■ **Exercise goal**
Could you restate the entries below word for word and leave out the pictures?

■ **Provided entries**
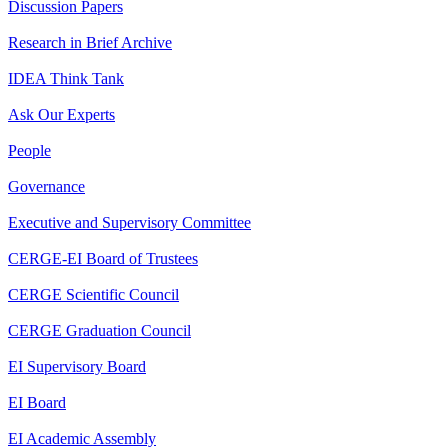
Discussion Papers
Research in Brief Archive
IDEA Think Tank
Ask Our Experts
People
Governance
Executive and Supervisory Committee
CERGE-EI Board of Trustees
CERGE Scientific Council
CERGE Graduation Council
EI Supervisory Board
EI Board
EI Academic Assembly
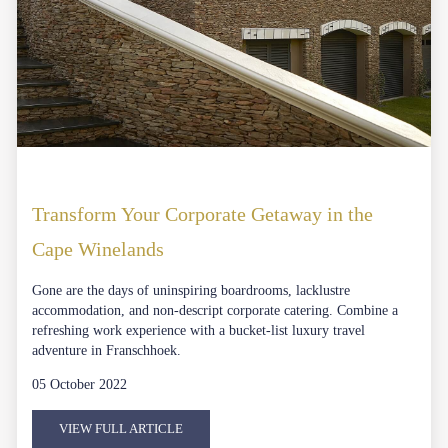
Transform Your Corporate Getaway in the
Cape Winelands
Gone are the days of uninspiring boardrooms, lacklustre
accommodation, and non-descript corporate catering. Combine a
refreshing work experience with a bucket-list luxury travel
adventure in Franschhoek.
05 October 2022
VIEW FULL ARTICLE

■ **The answer**
Discussion Papers
Research in Brief Archive
IDEA Think Tank
Ask Our Experts
People
Governance
Executive and Supervisory Committee
CERGE-EI Board of Trustees
CERGE Scientific Council
CERGE Graduation Council
EI Supervisory Board
EI Board
EI Academic Assembly
Transform Your Corporate Getaway in the
Cape Winelands
Gone are the days of uninspiring boardrooms, lacklustre
accommodation, and non-descript corporate catering. Combine a
refreshing work experience with a bucket-list luxury travel
adventure in Franschhoek.
05 October 2022
VIEW FULL ARTICLE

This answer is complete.